Er is wel gezegd dat de vertaling te moeilijk zou zijn. En een bijna unanieme klacht in de recensies was dat de teksten zo onverstaanbaar waren.
“Ik weet niet precies waar dat aan ligt. Het zijn geen eenvoudige gedichten, het is literair werk. Ik denk dat ook in de Engelse versie de gemiddelde bezoeker vrijwel alles zal ontgaan. Dat is de moeilijkheidsgraad van de teksten. Maar als ik de plaat hoor, denk ik vaak wel: als je dat nou een fractie van een seconde had vastgehouden, als je dat accent nu net ietsje anders had gelegd, dan was het wél te verstaan geweest. Vooral voor buitenlanders die in een andere taal moeten zingen zijn dat soort subtiliteiten heel moeilijk.
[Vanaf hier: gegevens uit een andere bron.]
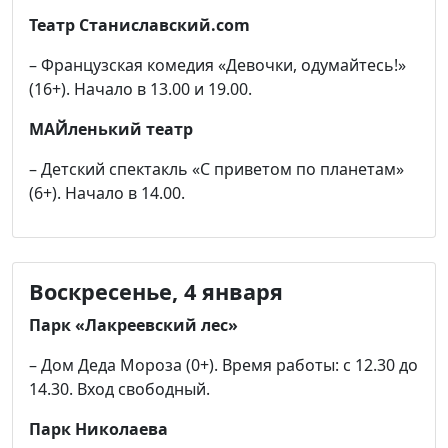
Театр Станиславский.com
– Французская комедия «Девочки, одумайтесь!»
(16+). Начало в 13.00 и 19.00.
МАЙленький театр
– Детский спектакль «С приветом по планетам»
(6+). Начало в 14.00.
Воскресенье, 4 января
Парк «Лакреевский лес»
– Дом Деда Мороза (0+). Время работы: с 12.30 до
14.30. Вход свободный.
Парк Николаева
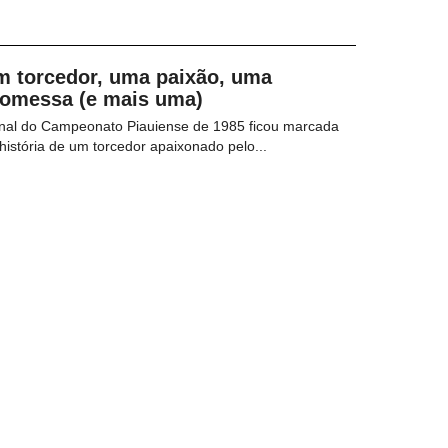
m torcedor, uma paixão, uma
romessa (e mais uma)
inal do Campeonato Piauiense de 1985 ficou marcada
história de um torcedor apaixonado pelo...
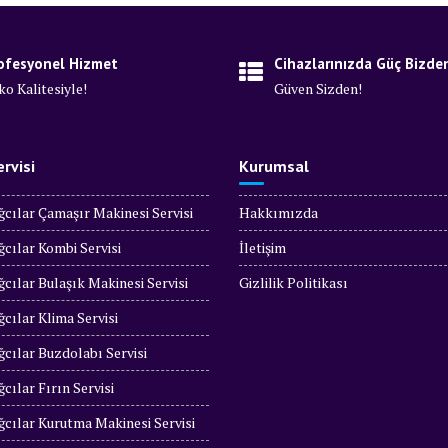
ofesyonel Hizmet
Cihazlarınızda Güç Bizde
ko Kalitesiyle!
Güven Sizden!
rvisi
Kurumsal
cılar Çamaşır Makinesi Servisi
Hakkımızda
cılar Kombi Servisi
İletişim
cılar Bulaşık Makinesi Servisi
Gizlilik Politikası
cılar Klima Servisi
cılar Buzdolabı Servisi
cılar Fırın Servisi
cılar Kurutma Makinesi Servisi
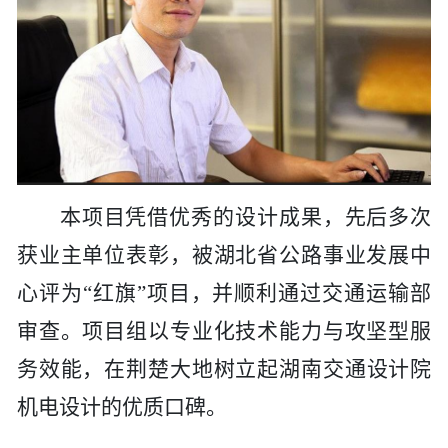
本项目凭借优秀的设计成果，先后多次
获业主单位表彰，被湖北省公路事业发展中
心评为
“红旗”项目，并顺利通过交通运输部
审查。项目组以专业化技术能力与攻坚型服
务效能，
在荆楚大地树立起湖南
交通设计
院
机电设计的优质口碑
。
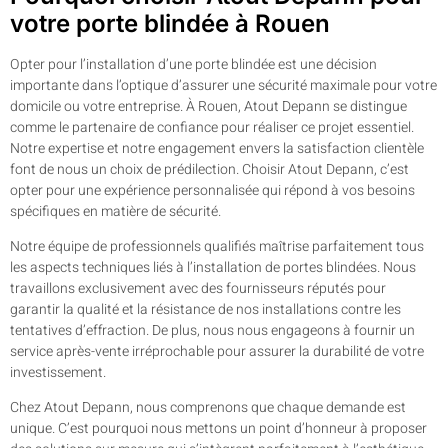
votre porte blindée à Rouen
Opter pour l’installation d’une porte blindée est une décision
importante dans l’optique d’assurer une sécurité maximale pour votre
domicile ou votre entreprise. À Rouen, Atout Depann se distingue
comme le partenaire de confiance pour réaliser ce projet essentiel.
Notre expertise et notre engagement envers la satisfaction clientèle
font de nous un choix de prédilection. Choisir Atout Depann, c’est
opter pour une expérience personnalisée qui répond à vos besoins
spécifiques en matière de sécurité.
Notre équipe de professionnels qualifiés maîtrise parfaitement tous
les aspects techniques liés à l’installation de portes blindées. Nous
travaillons exclusivement avec des fournisseurs réputés pour
garantir la qualité et la résistance de nos installations contre les
tentatives d’effraction. De plus, nous nous engageons à fournir un
service après-vente irréprochable pour assurer la durabilité de votre
investissement.
Chez Atout Depann, nous comprenons que chaque demande est
unique. C’est pourquoi nous mettons un point d’honneur à proposer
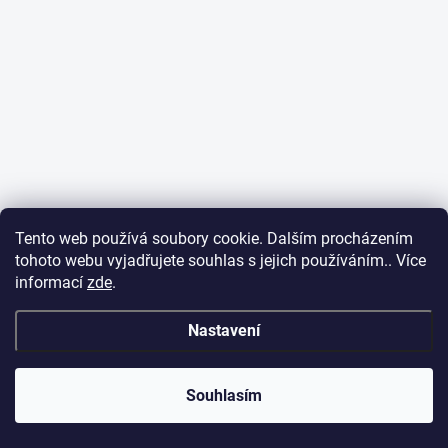
Tento web používá soubory cookie. Dalším procházením
tohoto webu vyjadřujete souhlas s jejich používáním.. Více
informací
zde
.
Nastavení
Souhlasím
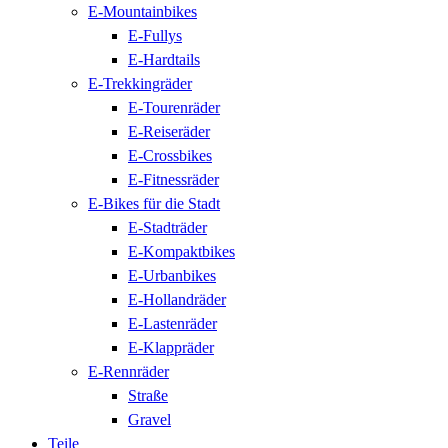
E-Mountainbikes
E-Fullys
E-Hardtails
E-Trekkingräder
E-Tourenräder
E-Reiseräder
E-Crossbikes
E-Fitnessräder
E-Bikes für die Stadt
E-Stadträder
E-Kompaktbikes
E-Urbanbikes
E-Hollandräder
E-Lastenräder
E-Klappräder
E-Rennräder
Straße
Gravel
Teile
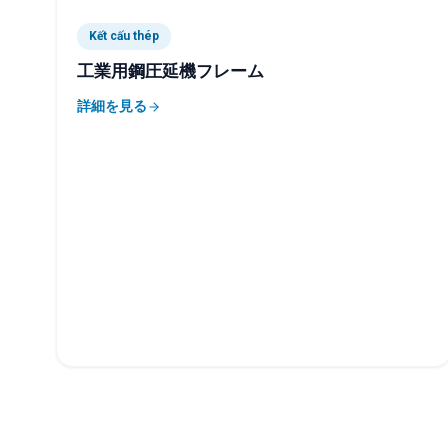
Kết cấu thép
工業用鋼圧延機フレーム
詳細を見る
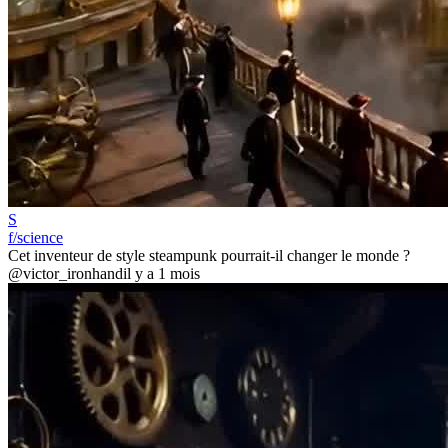
S
f/science
Cet inventeur de style steampunk pourrait-il changer le monde ?
@victor_ironhand
il y a 1 mois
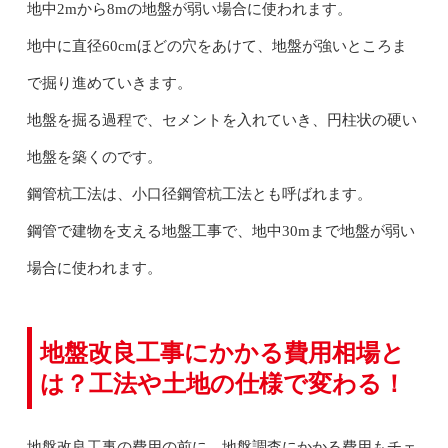
地中2mから8mの地盤が弱い場合に使われます。
地中に直径60cmほどの穴をあけて、地盤が強いところま
で掘り進めていきます。
地盤を掘る過程で、セメントを入れていき、円柱状の硬い
地盤を築くのです。
鋼管杭工法は、小口径鋼管杭工法とも呼ばれます。
鋼管で建物を支える地盤工事で、地中30mまで地盤が弱い
場合に使われます。
地盤改良工事にかかる費用相場と
は？工法や土地の仕様で変わる！
地盤改良工事の費用の前に、地盤調査にかかる費用もチェ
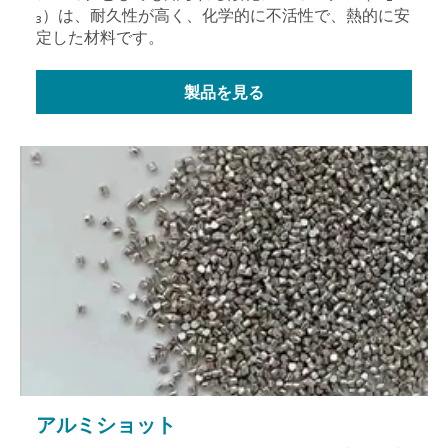
₃）は、耐久性が高く、化学的に不活性で、熱的に安
定した材料です。
製品を見る
アルミショット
Dan is het dus geen kwestie van taal maar een kwestie van het strottehoofd.”
“Maar ik moet er wel op wijzen dat ik 300 opera’s gezien heb, en 300 keer de tekst niet gehoord heb. De laatste zangeres van wie ik woord-voor-woord heb kunnen verstaan wat ze zong, was Barbara Streisand. En die hoop ik nooit meer te horen. Ach, het is toch leuk te weten dat omdat jij dat beslist hebt, de mond van de acteur op een gegeven moment een o-vorm moet aannemen. Bovendien zijn er tekstboekjes, dat schept de ruimte om naar de boekhandel te lopen om het betreffende boekje aan te schaffen en nog eens na te genieten.”
“En over die moeilijke woorden: er wordt me in het algemeen verweten dat ik wel eens een woord gebruik dat niet iedereen kent. Ik begrijp nooit hoe iemand het lef heeft dat te zeggen, dat is toch gênant? Maar de woorden in Cats zijn niet mijn moeilijke woorden, het zijn Mr. Eliots moeilijke woorden. En Eliot is ook niet altijd even leuk.”
“Ik begrijp bijvoorbeeld absoluut niet wat hij nou met die spoorwegkat moest, daar vind ik niks aan. De verleiding om te ver van het origineel af te wijken is dan wel eens groot, maar je mag eigenlijk niet meer mooie vondsten gebruiken dan er in de oorspronkelijke tekst staan. Maar die kunnen wel eens ergens anders terecht komen, je compenseert iets dat verloren moet gaan elders.”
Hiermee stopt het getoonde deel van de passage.